The thread is claiming that the recent CO mass shooting is a false flag. I am calling BS. It’s up to the OP to back up his claim. If having to use evidence to explain his false flag claim rustles his jimmies, then maybe posting on an internet forum doesn’t suit him. If debate about the validity of a thread’s title/claim is considered “petty bickering”, then please let me know how you prefer health dialog/disagreement to ensue. Thank you.


----------



## rice paddy daddy

theprincipal said:


> Sounds like a good excuse to call anything you want a “false flag” with zero accountability.


I think you are off the mark here.
Both examples posted by Inceptor were classic "false flag" events orchestrated by the governments.
Hitler's government, and LBJ's government.
There is penty of accountability for attributing both events to the respective governments.


----------



## inceptor

theprincipal said:


> Sounds like a good excuse to call anything you want a “false flag” with zero accountability.


So you're saying that they really didn't happen or that it really doesn't matter because the govt can do whatever they feel like?


----------



## Auntie

You are arguing over two words, 'false flag'. You type false flag and I read the horrible incident doesn't matter. I still think a thread on what constitutes a false flag would be interesting.

I am going to admit that I am testy on this subject. It hit to close to home and I was concerned for people that I know. So many ifs. If someone had a gun, if people were allowed to open carry would the shooter have gone there, if he was on the FBI watch list why was he able to buy gun. 

I decided to step away from this thread two days ago because I can not remain neutral. False flag or not people are dead.


----------



## theprincipal

inceptor said:


> So you're saying that they really didn't happen or that it really doesn't matter because the govt can do whatever they feel like?


No... I am saying that calling something a false flag (as a matter of fact without evidence), then claiming that evidence doesn’t matter because the truth often comes out years later, is a convenient way to be completely unaccountable for making such a claim.


----------



## theprincipal

rice paddy daddy said:


> I think you are off the mark here.
> Both examples posted by Inceptor were classic "false flag" events orchestrated by the governments.
> Hitler's government, and LBJ's government.
> There is penty of accountability for attributing both events to the respective governments.


I am clearly not saying that false flags didn’t occur in history. I am not sure how you would draw this conclusion based on my comments.


----------



## inceptor

theprincipal said:


> No... I am saying that calling something a false flag (as a matter of fact without evidence), then claiming that evidence doesn’t matter because the truth often comes out years later, is a convenient way to be completely unaccountable for making such a claim.


Headlines stated this was a white supremacist, until he wasn't.

So Hitler was right, until he wasn't. 

And even though the fix was bragged about in Time, we had a free and fair election because no evidence has been proven. SCOTUS won't even look at the case. That must prove it was free and fair.


----------



## rice paddy daddy

theprincipal said:


> I am clearly not saying that false flags didn’t occur in history.
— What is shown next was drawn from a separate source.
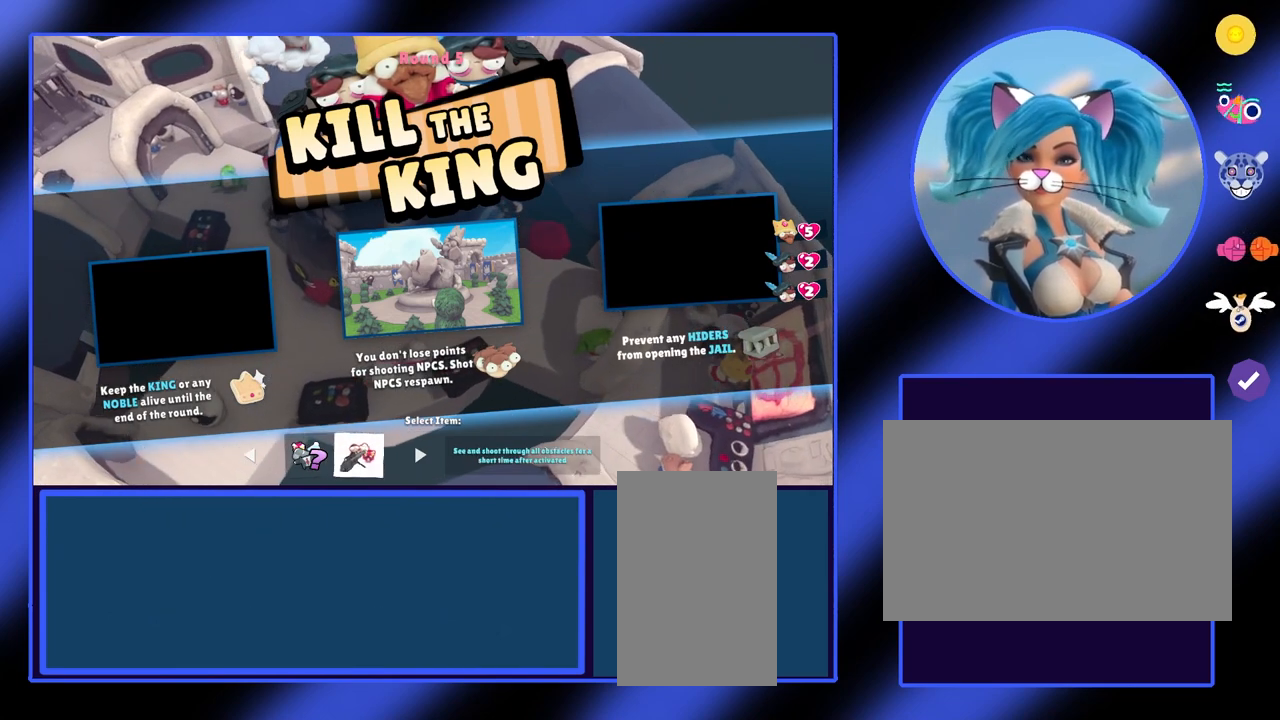
{"keys": [], "mouse": [], "events": []}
I am not sure how you would draw this conclusion based on my comments.


Excuse me?
You quoted Inceptors post about the Reichstag Fire, and the Gulf of Tonkin incident, and replied with the one sentence I quoted.
I clearly drew "this conclusion based on my comments." 
Sorry, that dog won't hunt.


----------



## theprincipal

inceptor said:


> Headlines stated this was a white supremacist, until he wasn't.
> 
> So Hitler was right, until he wasn't.
> 
> And even though the fix was bragged about in Time, we had a free and fair election because no evidence has been proven. SCOTUS won't even look at the case. That must prove it was free and fair.


So you’ve circle back around to the position that you can claim whatever you wish, without evidence, and with no accountability. Nice.


----------



## inceptor

theprincipal said:


> So you’ve circle back around to the position that you can claim whatever you wish, without evidence, and with no accountability. Nice.


No, what I gave you was facts. Evidently facts don't matter??? The other facts I posted earlier. Here are two more sets of facts. Thought it seems that facts are irrelevant.

Fact: Initial reports out of Boulder was this was a white supremacist. 





__





USA Today race and inclusion editor says she was fired over tweet blaming white men for Boulder shooting






www.msn.com





Fact: The election deception.



> The _New York Times_ had reported on the effort in January, referring to the “Democracy Defense Coalition.” The Daily Beast hinted at it in the fall. But the _Time_ article is the most in-depth report at what others suggested was going on behind the scenes.











The Secret History of the Shadow Campaign That Saved the 2020 Election


For more than a year, a loosely organized coalition of operatives scrambled to shore up America’s institutions




time.com


----------



## inceptor

@theprincipal it does seem you are correct on part of your statement in that there is no accountability for those controlling the narrative.


----------



## theprincipal

inceptor said:


> @theprincipal it does seem you are correct on part of your statement in that there is no accountability for those controlling the narrative.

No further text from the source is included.